Tuned a PID controller minimising the error between commanded and measured wheel velocity.
Implemented on the FPGA in SystemVerilog for deterministic, low-latency PWM generation.
📱Android Remote — Wi-Fi
Custom Android app communicating with the robot over a Wi-Fi socket.
Supports manual robot control, live sensor readings, and remote actuation of mechanisms.
Used during development and pre-match testing; disabled during autonomous competition runs.
Hardware

Compute & electronics stack

The robot is organized as a three-layer compute hierarchy: high-level reasoning on Linux, real-time I/O on the FPGA, and wireless oversight via Android. Mechanics and PCBs were designed and manufactured by the team.

LAYER 3
Android ApplicationWi-Fi remote control and telemetry. Receives sensor data and sends motion commands over a TCP socket. Built for development and pre-match calibration.
LAYER 2
Raspberry Pi (Linux · C++)Main compute unit running the path planner, Kalman filter, and high-level state machine. Sends velocity setpoints to the FPGA over GPIO/SPI.
LAYER 1
FPGA — DE0-NANO (SystemVerilog)Real-time I/O layer. Handles PWM generation for motor drivers, encoder reading, and sensor interfacing with deterministic timing the Linux kernel cannot guarantee.
SENSOR
RPLIDAR A2High-frequency rotating LIDAR providing 360° distance measurements.
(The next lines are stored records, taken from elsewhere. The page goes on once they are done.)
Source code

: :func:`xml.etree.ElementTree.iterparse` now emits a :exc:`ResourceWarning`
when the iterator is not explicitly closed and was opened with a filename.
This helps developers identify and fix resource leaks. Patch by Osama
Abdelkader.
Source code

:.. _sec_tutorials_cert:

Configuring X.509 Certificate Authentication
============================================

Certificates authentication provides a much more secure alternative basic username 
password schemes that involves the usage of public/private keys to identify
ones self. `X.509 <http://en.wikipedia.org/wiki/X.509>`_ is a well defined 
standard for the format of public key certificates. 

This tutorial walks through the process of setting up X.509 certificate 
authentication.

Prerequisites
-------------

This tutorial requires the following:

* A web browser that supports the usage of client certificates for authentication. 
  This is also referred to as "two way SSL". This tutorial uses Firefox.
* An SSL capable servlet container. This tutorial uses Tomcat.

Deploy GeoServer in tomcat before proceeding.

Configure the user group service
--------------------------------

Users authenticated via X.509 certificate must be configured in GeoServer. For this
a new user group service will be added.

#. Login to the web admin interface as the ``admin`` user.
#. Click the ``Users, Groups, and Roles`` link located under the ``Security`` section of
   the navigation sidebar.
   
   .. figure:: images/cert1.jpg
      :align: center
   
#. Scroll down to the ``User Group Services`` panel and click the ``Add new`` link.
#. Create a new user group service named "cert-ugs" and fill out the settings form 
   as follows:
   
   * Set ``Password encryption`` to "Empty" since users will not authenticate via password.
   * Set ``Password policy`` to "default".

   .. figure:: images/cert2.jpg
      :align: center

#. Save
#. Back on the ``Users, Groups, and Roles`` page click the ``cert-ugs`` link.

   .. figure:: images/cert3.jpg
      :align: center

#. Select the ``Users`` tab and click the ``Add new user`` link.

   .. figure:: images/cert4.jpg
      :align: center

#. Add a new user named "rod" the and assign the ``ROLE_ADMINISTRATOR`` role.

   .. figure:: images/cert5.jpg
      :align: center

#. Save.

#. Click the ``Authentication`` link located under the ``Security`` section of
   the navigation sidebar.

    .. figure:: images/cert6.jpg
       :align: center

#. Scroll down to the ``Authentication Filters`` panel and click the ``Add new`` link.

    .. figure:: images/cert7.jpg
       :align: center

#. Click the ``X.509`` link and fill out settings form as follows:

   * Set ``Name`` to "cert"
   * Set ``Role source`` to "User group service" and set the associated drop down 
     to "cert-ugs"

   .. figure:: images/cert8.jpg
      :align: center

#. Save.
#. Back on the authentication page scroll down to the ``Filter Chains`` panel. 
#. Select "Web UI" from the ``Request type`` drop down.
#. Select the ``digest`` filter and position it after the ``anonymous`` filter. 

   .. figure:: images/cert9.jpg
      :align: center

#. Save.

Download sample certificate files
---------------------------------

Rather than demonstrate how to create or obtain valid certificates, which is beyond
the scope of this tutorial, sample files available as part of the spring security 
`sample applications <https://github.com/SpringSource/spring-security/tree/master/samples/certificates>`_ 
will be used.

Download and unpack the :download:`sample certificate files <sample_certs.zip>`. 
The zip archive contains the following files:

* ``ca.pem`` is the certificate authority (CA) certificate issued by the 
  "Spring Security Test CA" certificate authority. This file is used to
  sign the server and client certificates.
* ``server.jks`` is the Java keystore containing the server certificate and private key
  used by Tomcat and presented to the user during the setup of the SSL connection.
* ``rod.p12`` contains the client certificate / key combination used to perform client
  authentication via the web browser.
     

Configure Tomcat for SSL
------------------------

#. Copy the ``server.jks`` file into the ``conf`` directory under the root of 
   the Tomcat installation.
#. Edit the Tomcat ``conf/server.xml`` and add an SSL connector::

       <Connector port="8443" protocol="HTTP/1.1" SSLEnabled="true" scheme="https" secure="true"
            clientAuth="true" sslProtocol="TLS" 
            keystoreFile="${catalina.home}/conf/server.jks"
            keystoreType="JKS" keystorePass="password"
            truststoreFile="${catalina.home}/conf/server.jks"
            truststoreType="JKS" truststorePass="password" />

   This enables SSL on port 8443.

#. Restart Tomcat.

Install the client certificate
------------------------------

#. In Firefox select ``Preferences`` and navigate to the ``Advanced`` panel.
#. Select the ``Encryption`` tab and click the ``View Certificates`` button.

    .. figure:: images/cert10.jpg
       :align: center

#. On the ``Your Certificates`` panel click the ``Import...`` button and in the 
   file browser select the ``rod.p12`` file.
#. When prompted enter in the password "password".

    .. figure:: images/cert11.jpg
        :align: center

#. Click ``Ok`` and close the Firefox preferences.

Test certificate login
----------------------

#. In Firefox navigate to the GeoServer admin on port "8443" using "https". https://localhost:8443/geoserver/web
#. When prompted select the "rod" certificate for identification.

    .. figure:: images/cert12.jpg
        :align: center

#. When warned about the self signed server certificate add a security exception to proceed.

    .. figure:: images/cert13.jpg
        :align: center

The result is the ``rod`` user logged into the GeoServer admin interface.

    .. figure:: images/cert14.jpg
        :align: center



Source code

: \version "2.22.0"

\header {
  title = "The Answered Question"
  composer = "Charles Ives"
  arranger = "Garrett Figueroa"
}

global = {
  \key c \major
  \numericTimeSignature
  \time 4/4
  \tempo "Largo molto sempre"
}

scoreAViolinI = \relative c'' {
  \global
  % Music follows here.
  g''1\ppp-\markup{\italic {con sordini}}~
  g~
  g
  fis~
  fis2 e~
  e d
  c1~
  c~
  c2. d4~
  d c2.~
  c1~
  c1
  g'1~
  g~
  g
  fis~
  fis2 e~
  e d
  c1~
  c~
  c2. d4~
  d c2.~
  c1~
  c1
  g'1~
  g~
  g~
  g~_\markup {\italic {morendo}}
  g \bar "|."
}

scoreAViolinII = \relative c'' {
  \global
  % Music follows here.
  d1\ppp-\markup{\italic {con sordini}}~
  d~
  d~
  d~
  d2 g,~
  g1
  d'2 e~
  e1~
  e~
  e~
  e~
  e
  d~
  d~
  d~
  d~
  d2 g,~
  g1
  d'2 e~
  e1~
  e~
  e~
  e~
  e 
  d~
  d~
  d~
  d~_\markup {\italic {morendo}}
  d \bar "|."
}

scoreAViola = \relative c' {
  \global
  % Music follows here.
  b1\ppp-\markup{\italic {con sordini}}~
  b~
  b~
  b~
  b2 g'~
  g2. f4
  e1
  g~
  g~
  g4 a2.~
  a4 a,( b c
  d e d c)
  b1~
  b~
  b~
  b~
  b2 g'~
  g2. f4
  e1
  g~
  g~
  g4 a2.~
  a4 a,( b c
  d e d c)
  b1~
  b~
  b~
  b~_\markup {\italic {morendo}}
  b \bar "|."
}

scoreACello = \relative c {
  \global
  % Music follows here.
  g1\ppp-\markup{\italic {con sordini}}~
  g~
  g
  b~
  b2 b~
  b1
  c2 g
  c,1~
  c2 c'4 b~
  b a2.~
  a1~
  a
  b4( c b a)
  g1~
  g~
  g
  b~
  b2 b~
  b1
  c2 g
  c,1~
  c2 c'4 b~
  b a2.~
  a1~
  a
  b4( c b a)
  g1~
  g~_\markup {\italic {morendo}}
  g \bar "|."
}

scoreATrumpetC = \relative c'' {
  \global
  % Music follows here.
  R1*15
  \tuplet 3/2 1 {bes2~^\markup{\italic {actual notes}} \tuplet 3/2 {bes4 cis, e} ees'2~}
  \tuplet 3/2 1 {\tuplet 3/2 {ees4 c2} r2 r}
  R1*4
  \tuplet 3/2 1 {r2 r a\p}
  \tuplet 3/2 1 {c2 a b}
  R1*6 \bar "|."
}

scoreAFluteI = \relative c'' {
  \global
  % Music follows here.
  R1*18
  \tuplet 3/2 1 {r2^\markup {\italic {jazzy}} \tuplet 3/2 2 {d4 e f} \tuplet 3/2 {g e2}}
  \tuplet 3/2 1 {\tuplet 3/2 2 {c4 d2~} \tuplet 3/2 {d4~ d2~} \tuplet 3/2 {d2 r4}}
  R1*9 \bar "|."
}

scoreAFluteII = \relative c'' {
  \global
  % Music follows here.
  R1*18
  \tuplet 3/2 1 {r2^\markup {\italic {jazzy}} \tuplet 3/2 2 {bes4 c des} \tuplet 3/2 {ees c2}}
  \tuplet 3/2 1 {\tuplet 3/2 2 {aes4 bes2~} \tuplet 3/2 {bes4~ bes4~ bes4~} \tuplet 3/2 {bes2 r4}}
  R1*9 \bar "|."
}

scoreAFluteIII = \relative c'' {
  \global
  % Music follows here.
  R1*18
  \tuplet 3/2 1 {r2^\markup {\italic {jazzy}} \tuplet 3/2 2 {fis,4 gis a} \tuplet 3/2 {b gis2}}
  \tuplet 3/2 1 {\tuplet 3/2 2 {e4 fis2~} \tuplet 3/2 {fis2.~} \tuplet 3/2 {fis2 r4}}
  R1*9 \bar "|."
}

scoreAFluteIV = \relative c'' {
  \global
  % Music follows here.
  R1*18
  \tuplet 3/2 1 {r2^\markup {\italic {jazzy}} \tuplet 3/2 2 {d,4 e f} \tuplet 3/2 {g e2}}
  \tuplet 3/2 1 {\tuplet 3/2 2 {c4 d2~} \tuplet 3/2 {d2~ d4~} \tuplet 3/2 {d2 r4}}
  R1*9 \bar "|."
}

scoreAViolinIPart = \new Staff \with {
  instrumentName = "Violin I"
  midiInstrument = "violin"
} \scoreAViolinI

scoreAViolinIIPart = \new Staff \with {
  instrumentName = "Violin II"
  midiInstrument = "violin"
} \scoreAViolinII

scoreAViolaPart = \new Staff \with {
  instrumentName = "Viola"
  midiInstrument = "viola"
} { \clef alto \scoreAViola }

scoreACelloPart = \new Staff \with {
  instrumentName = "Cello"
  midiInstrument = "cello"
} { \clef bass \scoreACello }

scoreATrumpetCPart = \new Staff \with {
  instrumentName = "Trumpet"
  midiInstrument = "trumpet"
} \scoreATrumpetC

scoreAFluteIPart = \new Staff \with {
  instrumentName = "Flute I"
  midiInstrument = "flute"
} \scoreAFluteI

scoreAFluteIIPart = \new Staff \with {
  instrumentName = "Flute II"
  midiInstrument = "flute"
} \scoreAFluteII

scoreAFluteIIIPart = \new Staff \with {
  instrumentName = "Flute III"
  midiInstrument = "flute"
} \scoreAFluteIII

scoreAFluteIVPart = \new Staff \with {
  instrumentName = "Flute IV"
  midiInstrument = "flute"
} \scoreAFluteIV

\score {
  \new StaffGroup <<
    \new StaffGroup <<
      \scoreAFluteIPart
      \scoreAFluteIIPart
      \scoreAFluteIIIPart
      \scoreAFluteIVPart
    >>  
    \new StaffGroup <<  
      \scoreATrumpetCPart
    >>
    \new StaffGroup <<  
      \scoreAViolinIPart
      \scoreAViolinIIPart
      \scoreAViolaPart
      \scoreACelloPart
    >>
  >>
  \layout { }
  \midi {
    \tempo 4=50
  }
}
Used as the absolute localisation reference for the Kalman filter.
🔩Mechanical Design
Full robot modeled in SolidWorks (CAD) before fabrication.
Electropneumatic architecture designed for the token-grasping mechanism.
Mechanical parts machined and 3D-printed in-house by the team.
Electronics & PCBs
Electrical schematics designed from scratch covering power, motor drivers, and sensor wiring.
PCBs synthesized in Eagle and manufactured for the motor control and sensor boards.
Power distribution designed to handle peak motor current draw during acceleration.
Dynamics & Sizing

Robot dynamics analysis

Before any code was written, the robot's physical constraints were derived analytically — sizing the motors, gearboxes, wheels, and structural elements to meet the contest's acceleration, speed, and payload requirements.

Motors

Sized to deliver sufficient torque for the required acceleration profile given the robot mass and wheel radius.

Gearboxes

Reduction ratio chosen to balance top speed against torque, staying within the motor's efficient operating range.

Wheels

Diameter and material selected for traction on the contest surface without exceeding the footprint constraint.

Structure

Load path analyzed to keep the frame rigid under the inertial loads of fast direction changes during the match.